| WORK INSTRUCTIONS |
Check each line of the entries. Copy the ones that contain the string "variables".

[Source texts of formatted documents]

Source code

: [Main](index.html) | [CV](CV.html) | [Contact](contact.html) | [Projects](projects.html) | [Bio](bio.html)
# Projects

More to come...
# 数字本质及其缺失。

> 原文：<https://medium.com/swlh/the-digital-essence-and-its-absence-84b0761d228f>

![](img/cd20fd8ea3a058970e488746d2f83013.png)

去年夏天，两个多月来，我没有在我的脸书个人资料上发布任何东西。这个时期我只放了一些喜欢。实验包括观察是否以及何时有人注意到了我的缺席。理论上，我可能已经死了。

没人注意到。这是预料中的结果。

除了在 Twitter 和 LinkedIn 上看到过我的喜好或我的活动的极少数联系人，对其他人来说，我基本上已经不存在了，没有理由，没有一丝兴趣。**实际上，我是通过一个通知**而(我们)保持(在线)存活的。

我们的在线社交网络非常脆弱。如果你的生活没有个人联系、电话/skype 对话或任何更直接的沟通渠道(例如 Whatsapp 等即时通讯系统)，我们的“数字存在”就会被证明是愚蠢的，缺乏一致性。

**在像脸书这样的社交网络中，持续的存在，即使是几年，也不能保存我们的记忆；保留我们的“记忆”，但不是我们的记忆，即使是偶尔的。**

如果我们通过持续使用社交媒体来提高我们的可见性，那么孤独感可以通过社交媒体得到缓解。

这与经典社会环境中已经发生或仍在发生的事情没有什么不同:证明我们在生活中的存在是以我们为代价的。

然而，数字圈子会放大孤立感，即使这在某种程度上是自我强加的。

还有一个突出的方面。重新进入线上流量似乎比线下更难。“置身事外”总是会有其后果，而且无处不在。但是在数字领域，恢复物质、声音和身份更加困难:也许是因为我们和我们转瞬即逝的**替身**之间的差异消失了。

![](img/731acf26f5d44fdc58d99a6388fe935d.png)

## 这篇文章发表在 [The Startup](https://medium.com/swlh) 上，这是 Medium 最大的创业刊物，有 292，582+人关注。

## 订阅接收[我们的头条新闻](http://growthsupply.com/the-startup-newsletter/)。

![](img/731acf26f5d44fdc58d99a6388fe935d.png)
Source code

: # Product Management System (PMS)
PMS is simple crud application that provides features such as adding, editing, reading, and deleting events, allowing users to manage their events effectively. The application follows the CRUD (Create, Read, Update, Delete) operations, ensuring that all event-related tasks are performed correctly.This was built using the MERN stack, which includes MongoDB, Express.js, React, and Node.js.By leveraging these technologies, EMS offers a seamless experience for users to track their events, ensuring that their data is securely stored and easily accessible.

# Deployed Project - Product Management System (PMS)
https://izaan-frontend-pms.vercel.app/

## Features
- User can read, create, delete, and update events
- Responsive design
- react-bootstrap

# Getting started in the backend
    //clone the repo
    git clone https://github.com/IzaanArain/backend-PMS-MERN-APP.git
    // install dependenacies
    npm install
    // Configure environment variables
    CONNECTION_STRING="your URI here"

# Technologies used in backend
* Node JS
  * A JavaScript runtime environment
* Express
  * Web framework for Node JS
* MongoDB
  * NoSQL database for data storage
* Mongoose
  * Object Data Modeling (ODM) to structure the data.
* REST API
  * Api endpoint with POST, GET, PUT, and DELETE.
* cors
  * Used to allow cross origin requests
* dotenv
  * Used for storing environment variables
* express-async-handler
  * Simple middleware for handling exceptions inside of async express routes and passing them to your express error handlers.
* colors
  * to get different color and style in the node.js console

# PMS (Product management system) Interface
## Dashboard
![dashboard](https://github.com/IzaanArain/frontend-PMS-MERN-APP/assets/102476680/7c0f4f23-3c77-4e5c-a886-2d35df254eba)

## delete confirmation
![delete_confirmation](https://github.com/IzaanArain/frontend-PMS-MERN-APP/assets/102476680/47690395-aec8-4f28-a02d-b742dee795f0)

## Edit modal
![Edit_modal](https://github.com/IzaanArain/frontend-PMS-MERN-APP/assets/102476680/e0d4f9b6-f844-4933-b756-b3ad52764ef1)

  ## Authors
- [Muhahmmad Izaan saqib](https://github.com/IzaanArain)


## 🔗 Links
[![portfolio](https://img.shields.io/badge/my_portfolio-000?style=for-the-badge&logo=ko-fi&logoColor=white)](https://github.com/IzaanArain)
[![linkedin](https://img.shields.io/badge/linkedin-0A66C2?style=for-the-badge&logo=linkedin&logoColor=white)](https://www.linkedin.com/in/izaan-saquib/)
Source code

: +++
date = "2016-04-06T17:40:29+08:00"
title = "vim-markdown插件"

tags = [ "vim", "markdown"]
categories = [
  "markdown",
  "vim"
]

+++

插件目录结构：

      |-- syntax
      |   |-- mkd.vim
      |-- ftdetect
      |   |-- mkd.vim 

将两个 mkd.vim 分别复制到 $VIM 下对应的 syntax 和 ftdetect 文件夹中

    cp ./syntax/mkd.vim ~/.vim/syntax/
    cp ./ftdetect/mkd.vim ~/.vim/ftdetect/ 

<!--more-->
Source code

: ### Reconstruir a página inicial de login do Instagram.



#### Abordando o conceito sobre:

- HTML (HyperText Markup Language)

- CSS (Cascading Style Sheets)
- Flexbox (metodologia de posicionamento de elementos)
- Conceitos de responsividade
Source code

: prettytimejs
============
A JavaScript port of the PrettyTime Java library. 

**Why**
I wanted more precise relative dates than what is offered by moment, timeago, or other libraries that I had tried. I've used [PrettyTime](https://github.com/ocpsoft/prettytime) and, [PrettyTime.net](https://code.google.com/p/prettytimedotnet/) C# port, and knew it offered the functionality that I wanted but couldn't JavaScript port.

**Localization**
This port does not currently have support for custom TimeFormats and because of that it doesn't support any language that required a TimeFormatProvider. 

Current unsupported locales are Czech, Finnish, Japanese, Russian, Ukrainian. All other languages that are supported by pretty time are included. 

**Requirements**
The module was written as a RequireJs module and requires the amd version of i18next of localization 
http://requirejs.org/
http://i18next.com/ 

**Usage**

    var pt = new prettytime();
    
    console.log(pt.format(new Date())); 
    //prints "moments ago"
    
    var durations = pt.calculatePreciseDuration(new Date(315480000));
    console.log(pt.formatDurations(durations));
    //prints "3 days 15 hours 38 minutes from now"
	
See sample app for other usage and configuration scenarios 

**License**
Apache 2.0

| OUTPUT BELOW |
    // Configure environment variables
  * Used for storing environment variables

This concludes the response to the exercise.